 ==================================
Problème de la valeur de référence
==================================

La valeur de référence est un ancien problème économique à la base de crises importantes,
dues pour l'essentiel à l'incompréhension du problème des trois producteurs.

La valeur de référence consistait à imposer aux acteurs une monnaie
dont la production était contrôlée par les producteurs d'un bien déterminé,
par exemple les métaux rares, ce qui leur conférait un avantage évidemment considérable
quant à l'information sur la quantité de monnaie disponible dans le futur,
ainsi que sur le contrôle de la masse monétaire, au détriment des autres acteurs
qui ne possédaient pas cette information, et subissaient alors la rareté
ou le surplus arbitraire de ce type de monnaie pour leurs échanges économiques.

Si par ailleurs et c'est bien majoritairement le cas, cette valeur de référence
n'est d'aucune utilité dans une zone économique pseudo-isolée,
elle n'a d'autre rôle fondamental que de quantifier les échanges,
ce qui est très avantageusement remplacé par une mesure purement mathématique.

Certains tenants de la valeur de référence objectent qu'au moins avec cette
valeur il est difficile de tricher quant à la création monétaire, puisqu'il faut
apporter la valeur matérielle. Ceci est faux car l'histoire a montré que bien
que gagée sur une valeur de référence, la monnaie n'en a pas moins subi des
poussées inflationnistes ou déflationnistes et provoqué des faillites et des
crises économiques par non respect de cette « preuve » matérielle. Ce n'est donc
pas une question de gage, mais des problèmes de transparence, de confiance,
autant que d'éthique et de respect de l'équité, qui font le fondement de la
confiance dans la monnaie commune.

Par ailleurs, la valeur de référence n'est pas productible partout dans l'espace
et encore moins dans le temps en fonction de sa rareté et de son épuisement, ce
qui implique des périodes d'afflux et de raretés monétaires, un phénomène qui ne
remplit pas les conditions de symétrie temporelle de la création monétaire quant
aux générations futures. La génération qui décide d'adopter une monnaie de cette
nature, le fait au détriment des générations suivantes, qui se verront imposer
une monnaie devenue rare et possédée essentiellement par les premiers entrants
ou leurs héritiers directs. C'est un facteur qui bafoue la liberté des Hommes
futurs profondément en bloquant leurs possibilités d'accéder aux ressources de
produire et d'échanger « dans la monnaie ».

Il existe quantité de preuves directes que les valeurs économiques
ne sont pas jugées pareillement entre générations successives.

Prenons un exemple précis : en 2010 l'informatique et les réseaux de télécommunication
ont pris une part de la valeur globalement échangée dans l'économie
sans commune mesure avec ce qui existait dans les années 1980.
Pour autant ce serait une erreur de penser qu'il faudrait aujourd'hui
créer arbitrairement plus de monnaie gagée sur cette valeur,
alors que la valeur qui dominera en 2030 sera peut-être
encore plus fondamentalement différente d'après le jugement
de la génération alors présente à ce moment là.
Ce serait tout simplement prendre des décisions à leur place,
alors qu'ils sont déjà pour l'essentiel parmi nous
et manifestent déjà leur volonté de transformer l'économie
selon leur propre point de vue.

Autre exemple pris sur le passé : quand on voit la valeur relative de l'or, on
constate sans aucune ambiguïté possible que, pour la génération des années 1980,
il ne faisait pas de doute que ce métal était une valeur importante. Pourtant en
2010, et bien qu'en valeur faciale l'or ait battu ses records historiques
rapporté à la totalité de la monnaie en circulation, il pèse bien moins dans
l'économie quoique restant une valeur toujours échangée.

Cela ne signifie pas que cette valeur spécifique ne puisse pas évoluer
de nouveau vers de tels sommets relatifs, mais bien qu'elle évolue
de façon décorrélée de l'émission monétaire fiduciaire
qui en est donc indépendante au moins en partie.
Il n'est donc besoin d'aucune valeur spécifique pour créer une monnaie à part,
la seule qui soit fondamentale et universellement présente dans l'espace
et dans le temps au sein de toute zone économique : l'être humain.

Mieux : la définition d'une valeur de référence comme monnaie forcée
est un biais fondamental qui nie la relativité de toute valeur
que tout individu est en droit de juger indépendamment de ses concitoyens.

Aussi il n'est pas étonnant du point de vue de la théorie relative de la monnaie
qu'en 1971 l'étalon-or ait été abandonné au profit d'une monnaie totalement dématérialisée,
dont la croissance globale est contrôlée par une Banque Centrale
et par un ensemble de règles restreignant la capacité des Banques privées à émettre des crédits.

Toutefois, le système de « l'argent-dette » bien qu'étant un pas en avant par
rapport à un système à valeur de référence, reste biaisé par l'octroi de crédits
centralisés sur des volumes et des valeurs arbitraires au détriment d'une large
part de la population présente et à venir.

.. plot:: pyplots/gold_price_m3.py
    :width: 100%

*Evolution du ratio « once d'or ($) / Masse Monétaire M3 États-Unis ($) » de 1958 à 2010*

--- --- ---

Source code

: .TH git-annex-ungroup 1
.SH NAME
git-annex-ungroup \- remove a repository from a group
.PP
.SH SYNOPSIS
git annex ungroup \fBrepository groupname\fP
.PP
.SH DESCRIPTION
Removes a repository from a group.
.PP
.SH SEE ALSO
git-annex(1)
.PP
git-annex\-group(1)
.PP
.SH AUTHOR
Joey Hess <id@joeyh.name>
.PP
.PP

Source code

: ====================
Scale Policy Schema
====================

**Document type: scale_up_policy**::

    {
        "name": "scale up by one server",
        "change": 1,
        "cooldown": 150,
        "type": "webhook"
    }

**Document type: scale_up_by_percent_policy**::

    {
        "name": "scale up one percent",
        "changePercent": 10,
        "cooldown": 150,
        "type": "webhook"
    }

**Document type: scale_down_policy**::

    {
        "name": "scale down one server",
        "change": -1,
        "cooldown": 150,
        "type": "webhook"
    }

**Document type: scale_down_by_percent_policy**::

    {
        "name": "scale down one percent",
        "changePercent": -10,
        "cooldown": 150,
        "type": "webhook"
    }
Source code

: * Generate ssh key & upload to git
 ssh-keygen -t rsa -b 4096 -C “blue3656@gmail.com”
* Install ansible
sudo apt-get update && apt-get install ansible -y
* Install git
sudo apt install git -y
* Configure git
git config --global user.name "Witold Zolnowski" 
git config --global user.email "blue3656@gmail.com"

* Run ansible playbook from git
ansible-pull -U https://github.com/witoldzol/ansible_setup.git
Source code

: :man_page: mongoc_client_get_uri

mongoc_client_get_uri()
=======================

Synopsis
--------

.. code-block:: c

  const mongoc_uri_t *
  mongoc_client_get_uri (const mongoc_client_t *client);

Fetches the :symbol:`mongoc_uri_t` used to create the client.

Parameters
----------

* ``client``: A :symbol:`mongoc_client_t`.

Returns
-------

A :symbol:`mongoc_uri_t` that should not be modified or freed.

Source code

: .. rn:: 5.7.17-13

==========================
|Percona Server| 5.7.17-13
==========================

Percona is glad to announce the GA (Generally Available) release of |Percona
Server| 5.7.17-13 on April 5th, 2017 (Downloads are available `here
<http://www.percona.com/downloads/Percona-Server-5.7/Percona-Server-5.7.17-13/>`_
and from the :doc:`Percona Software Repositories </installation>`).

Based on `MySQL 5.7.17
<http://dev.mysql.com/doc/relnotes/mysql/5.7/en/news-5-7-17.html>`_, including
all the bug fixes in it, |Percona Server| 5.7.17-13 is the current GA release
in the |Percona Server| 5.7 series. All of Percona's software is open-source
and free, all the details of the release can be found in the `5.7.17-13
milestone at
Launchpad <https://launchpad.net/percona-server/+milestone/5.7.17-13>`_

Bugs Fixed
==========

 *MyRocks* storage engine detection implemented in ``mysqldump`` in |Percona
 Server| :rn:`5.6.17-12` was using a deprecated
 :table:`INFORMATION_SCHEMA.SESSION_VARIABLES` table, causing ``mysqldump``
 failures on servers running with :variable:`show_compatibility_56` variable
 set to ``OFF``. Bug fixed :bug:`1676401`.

--- --- ---

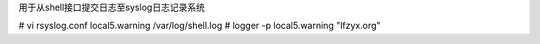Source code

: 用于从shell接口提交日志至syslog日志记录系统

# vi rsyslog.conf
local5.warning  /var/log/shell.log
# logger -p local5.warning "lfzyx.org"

--- --- ---

PROBLEM REQUIREMENTS: An exact copy of the lines above, from the one containing "est un biais" down to the one containing "Aussi il n'est" and including both, is the whole answer; retype it and nothing else.

EXERCISE OUTPUT:
est un biais fondamental qui nie la relativité de toute valeur
que tout individu est en droit de juger indépendamment de ses concitoyens.

Aussi il n'est pas étonnant du point de vue de la théorie relative de la monnaie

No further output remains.